Document extract:
+ + + + + + +
New gallery and exhibition spotlight library treasures—and the discoveries they spark

  • text image reads: Hanke Exhibition Gallery Points of Contact, Points of View: Asking Questions in Yale Library Special Collections
April 6, 2022

“Points of Contact, Points of View: Asking Questions in Yale Library Special Collections” will be on view March 14—August 14, 2022, in the Hanke Exhibition Gallery on the ground floor of Sterling Memorial Library. The exhibition includes related audio-visual collection materials and images on view outside the Gilmore Music Library.  View a Curator Conversation.

About the Exhibition

The exhibition features more than 60 unique documents, books, objects, and images from Yale Library special collections—arranged and displayed so that visitors can experience for themselves how primary sources are used to inspire inquiry, learning, and the creation of new knowledge. 

Selected with advice from dozens of library staff, the objects are as varied as a 17th century Arabic manuscript about the Nile River; a Korean atlas of the Chosŏn Dynasty; the original music and manuscript of “Lift Ev’ry Voice and Sing”; a sampler stitched by Kezia Stiles, daughter of Ezra Stiles; and some of Noah Webster’s handwritten notes for dictionary entries. 

Instead of a conventional narrative, the exhibition offers visitors simple questions to spark their personal curiosity: “Who made this? For what purpose was it intended? Whose point of view is represented and whose is left out?” The goal is for the objects, individually and in conversation with each other, to inspire visitors to find connections, interpretations, and further questions.

In some exhibit cases, objects from different eras and places are juxtaposed under broad themes: Protesting, Justice, Self-expression, and Knowing.  The combinations invite viewers to make their own connections and develop their own fresh perspectives on human experience across time and culture.
+ + + + + + +
Activities:
[1] In the exhibition announcement, under which broad themes are objects from different eras and places grouped in some of the cases?
[2] Write the next part of the exhibition announcement, picking up after its last sentence.

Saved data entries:
+ + + + + + +
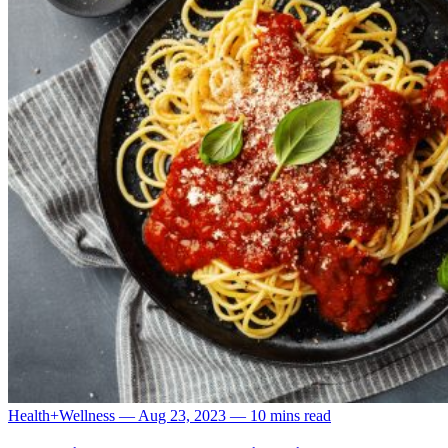
Health+Wellness
—
Aug 23, 2023
—
10 mins read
+ + + + + + +
Solved problems:
[1] Protesting, Justice, Self-expression, and Knowing.

[2]
For example,the Self-Expression case provokes reflection by placing a portrait of Josett Monette, a Native American law student, created by photographer Will Wilson, a citizen of the Navajo Nation, near three tintypes portraits of African-American women whose names are no longer known. Nearby items include James Weldon Johnson’s manuscript of “Lift Ev’ry Voice and Sing;” the music manuscript by his brother, J. Rosamond Johnson; and a metal souvenir version of “The Harp,” a monumental sculpture created by Augusta Savage, inspired by the anthem and exhibited at the 1939 New York World’s Fair. 

Outside the Music Library,  clips of audio-visual collection materials are paired with related images, including a recording of the a capella group, Shades of Yale, singing “Lift Ev’ry Voice and Sing;”. Here, the curators offer new questions for interrogating audio-visual formats, including:  “Whose voices are recorded? Whose are not? How can we understand and evaluate such silences?”

View a PDF of the exhibition text and object labels. 

Curators and Production Credits

The exhibition was curated by Nancy Kuhl, curator of poetry in the Yale Collection of American Literature at the Beinecke; Bill Landis, associate director for public services at Manuscripts and Archives; and Jae Rossman, director of the Department of Area Studies and Humanities Research Support, in close collaboration with Megan Czekaj, library exhibition technician; Sarah Davis, library exhibition technician; and Kerri Sancomb, exhibition program manager, in Preservation and Conservation Services. 

About the Hanke Gallery

The Hanke Exhibition Gallery was designed and built for optimal display of unique, fragile, and rare primary-source materials from Yale’s diverse collections. A mix of flat table cases and vertical wall cases accommodates a wide range of materials, from three-dimensional objects to large manuscripts, photographs, and rare books.

The gallery’s location in the Sterling Library nave, one of Yale’s most iconic buildings, underscores the centrality of research at Yale, and the library’s role in making primary sources accessible to students, faculty, and other researchers.

Apicella+Bunton Architects designed the exhibition space with state-of-the-art lighting, climate control, and security. The gallery’s construction was made possible by the vision and generosity of Lynn Hanke, a member of the University Library Council, and her husband, Robert Hanke ’60.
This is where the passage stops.